J’espère que Bagnoles vous fait du bien, j’espère aussi que vous avez auprès de vous votre fils que je regrette de ne pas avoir vu à Paris. Vous êtes bien bonne de penser au bruit. Il est jusqu’ici modéré et se rapproche relativement du silence. Ces jours-ci un plombier est venu tous les matins de 7 à 9 ; c’est l’heure qu’il avait sans doute élue. Je ne peux pas dire qu’en cela mes préférences concordassent avec les siennes !

Entre les conversations de voisinage et les compliments de circonstances, Proust glisse des mots sur la musique, la littérature, des amis communs, avec élégance et humour. Une manière détournée, pour ceux qui n’ont jamais lu Proust épistolier, de découvrir cette autre facette de l’auteur.

Et pour les proustophiles acharnés, le clou du spectacle est sans conteste la superbe édition que Gallimard consacre aux premières épreuves de Combray corrigées par l’auteur, en fac-similé, avec leur transcription.
Au fil des ajouts et des modifications, le texte se densifie, gonfle, devient plus ample et plus précis. On assiste véritablement au travail de création. Cette édition est également un merveilleux objet : certaines pages se déplient pour faire apparaître les « paperoles », ces petits morceaux de papiers collés que Proust ajoutait sans cesse à ses textes. On pourrait parler de pop-up littéraire !
Un beau livré édité à 1200 exemplaires (et que mon cher et tendre a eu la judicieuse idée de m’offrir pour mon anniversaire !) et déjà épuisé.

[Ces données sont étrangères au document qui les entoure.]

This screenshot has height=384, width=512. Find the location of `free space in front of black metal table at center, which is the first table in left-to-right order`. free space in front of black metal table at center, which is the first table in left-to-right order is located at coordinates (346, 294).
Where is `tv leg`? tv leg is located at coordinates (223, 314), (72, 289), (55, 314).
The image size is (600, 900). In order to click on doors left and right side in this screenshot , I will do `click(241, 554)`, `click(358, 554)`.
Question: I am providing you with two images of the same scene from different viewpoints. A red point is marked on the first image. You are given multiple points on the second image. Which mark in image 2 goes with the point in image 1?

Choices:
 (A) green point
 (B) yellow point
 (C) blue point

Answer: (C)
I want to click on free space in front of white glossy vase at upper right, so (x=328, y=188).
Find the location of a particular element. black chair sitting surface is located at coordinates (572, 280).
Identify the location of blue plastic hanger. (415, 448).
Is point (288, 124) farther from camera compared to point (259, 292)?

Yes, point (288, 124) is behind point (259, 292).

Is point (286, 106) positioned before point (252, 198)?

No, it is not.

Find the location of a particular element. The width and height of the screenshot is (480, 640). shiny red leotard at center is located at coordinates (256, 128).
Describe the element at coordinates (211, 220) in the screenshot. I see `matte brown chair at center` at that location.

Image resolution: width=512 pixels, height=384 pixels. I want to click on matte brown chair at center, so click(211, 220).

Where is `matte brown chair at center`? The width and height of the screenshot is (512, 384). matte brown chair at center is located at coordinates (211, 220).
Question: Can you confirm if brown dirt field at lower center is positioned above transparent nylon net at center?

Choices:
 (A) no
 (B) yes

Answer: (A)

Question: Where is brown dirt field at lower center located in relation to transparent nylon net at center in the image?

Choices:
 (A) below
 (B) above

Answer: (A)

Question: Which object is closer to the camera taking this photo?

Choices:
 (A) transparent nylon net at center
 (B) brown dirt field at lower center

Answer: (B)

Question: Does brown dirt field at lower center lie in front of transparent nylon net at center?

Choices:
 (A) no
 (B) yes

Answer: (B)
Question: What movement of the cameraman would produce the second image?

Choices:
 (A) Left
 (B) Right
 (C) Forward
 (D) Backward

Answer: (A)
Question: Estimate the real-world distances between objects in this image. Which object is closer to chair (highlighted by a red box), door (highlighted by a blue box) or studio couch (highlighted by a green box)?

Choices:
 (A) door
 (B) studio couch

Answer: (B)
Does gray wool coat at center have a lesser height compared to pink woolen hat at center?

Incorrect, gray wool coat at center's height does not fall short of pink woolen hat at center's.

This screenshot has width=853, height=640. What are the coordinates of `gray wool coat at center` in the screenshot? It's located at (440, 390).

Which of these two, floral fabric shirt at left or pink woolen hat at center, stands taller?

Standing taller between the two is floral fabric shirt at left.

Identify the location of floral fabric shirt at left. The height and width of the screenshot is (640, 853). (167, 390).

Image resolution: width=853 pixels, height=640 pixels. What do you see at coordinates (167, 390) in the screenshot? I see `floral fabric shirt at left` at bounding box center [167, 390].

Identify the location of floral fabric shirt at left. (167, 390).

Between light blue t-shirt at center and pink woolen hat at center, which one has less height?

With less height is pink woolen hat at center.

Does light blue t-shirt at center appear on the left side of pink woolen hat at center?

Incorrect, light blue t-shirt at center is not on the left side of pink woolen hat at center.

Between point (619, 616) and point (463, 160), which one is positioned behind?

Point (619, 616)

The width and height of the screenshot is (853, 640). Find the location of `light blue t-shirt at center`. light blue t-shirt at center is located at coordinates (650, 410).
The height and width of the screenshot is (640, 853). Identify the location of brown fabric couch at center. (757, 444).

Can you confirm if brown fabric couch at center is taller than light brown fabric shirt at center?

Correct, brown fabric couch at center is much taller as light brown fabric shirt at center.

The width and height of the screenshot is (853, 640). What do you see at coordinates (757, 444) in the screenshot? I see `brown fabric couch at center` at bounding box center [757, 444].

Pas encore lus mais en bonne place dans ma lettre au Père Noël : Proust est une fiction de François Bon et Le dictionnaire amoureux de Marcel Proust de Jean-Paul et Raphaël Enthoven.

Références :
Claude ARNAUD, Proust contre Cocteau, Grasset, 2013.
Marcel PROUST, Lettres à sa voisine, Gallimard, 2013.
Marcel PROUST, Du Côté de chez Swann – Combray. Première épreuves corrigées (1913), Hors série Beaux Livres, Gallimard, 2013.

1 commentaire:

  1. Le premier est en bonne place à la bibli, le dictionnaire amoureux est sur mes étagères, il n'y a plus qu'à, mais le temps manque...Courage à toi!